LifeNet Health Northwest wants people to seriously consider registering to become a tissue, organ or cornea donor this April for National Donate Life Month.
The organ donation and tissue banking services agency has a facility in Renton, where they have a recovery suite, process and storage area, to house donations until they are deemed suitable and safe for transplantation. LifeNet Health Northwest was founded as the Northwest Tissue Center in the late 1980s by the Puget Sound Blood Center, the University of Washington and the Northwest Kidney Center.
“The numbers are improving particularly out here in the Northwest,” said Mark VanAllman, general manager for the center. “The states of Montana, Washington, Alaska and Oregon tend to have higher registry rates than other states. For some reason people in the Northwest think more about giving and recycling in that way.”
The demand for organs still outweighs the supply, he said, so it’s important people take the steps to register if they are interested. Still, there are a number of reasons people hold back VanAllman said.
“For some folks, there are religious concerns that the body has to be whole,” he said. “For some folks, they just feel like maybe doctors aren’t going to do everything they can do to save people necessarily, which is totally false. It’s just a very personal decision for people.”
The biggest challenge is informing potential donors about the benefits of donation, like donating to children who were born with congenital heart defects, said the general manager.
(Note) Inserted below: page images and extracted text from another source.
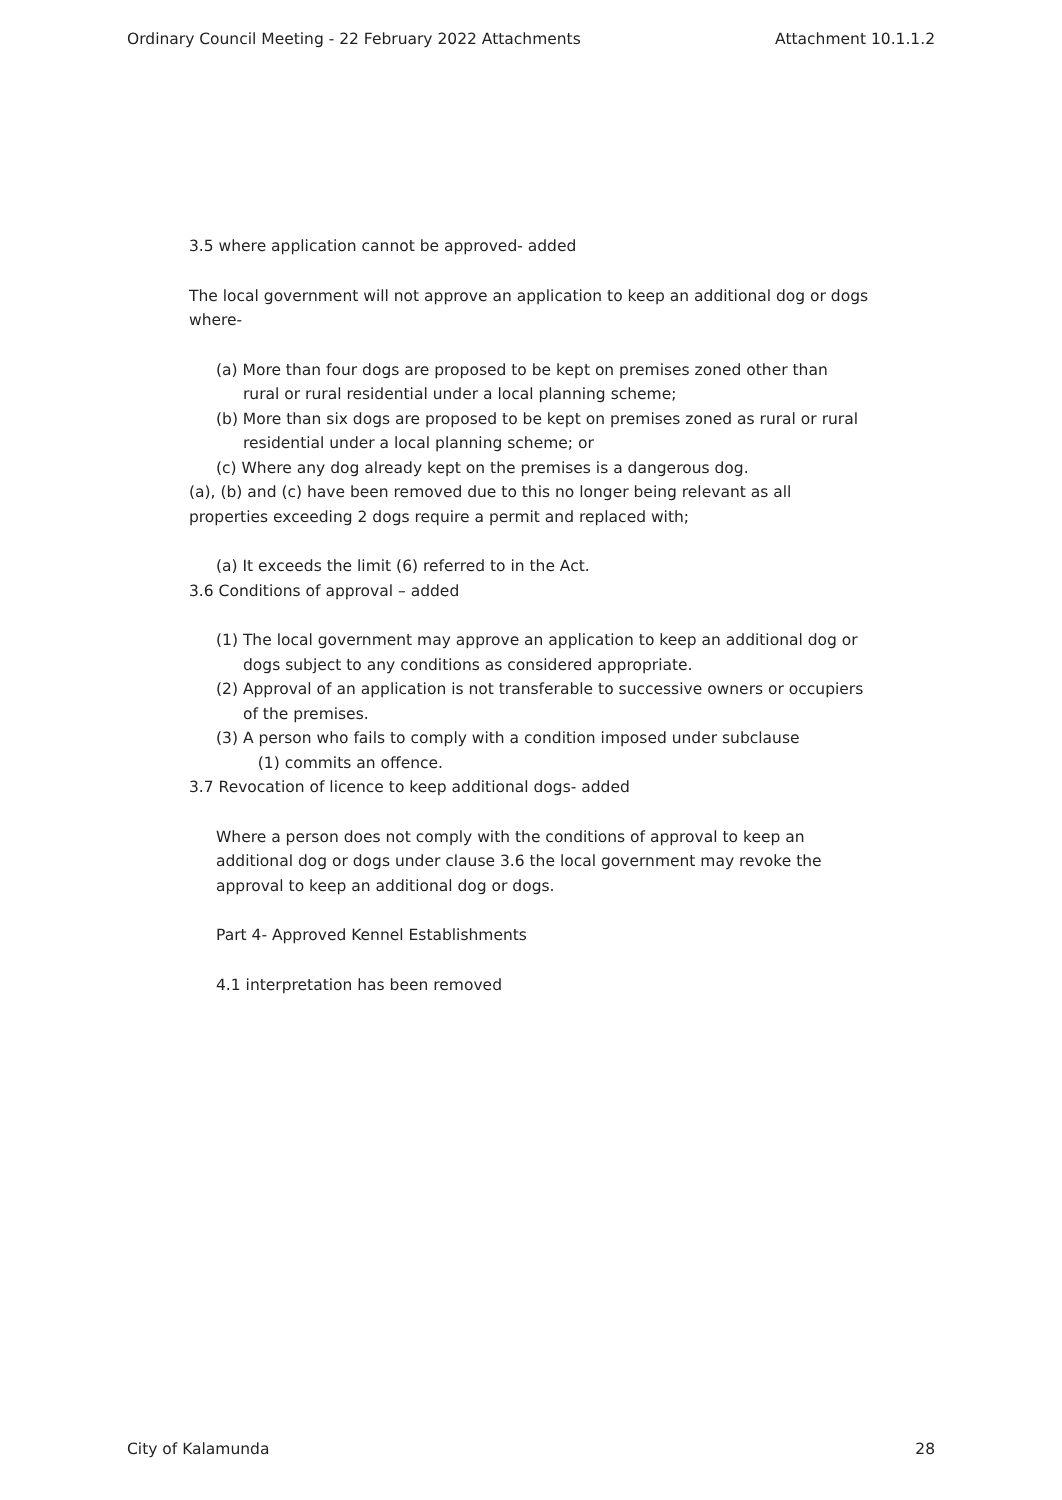Ordinary Council Meeting - 22 February 2022 Attachments Attachment 10.1.1.2
3.5 where application cannot be approved- added
The local government will not approve an application to keep an additional dog or dogs where-
(a) More than four dogs are proposed to be kept on premises zoned other than rural or rural residential under a local planning scheme;
(b) More than six dogs are proposed to be kept on premises zoned as rural or rural residential under a local planning scheme; or
(c) Where any dog already kept on the premises is a dangerous dog.
(a), (b) and (c) have been removed due to this no longer being relevant as all properties exceeding 2 dogs require a permit and replaced with;
(a) It exceeds the limit (6) referred to in the Act.
3.6 Conditions of approval – added
(1) The local government may approve an application to keep an additional dog or dogs subject to any conditions as considered appropriate.
(2) Approval of an application is not transferable to successive owners or occupiers of the premises.
(3) A person who fails to comply with a condition imposed under subclause
(1) commits an offence.
3.7 Revocation of licence to keep additional dogs- added
Where a person does not comply with the conditions of approval to keep an additional dog or dogs under clause 3.6 the local government may revoke the approval to keep an additional dog or dogs.
Part 4- Approved Kennel Establishments
4.1 interpretation has been removed
City of Kalamunda 28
“I think it’s just a matter of how well informed you are in the benefits of tissue donation,” VanAllman said.
He also notes that as far as tissues are concerned, LifeNet Health Northwest distributes more than 500,000 allograft bioimplants per week to patients in need. The center serves the Pacific Northwest in providing hospital and community education, tissue recovery, tissue processing and distribution services. LifeNet Health Northwest also receives tissues processed in their Virginia location and they serve as the primary distribution center for Washington, Idaho, Montana, Oregon, Arkansas, Hawaii, Arizona, Utah, New Mexico, Nevada, Wyoming, Colorado and Northern California.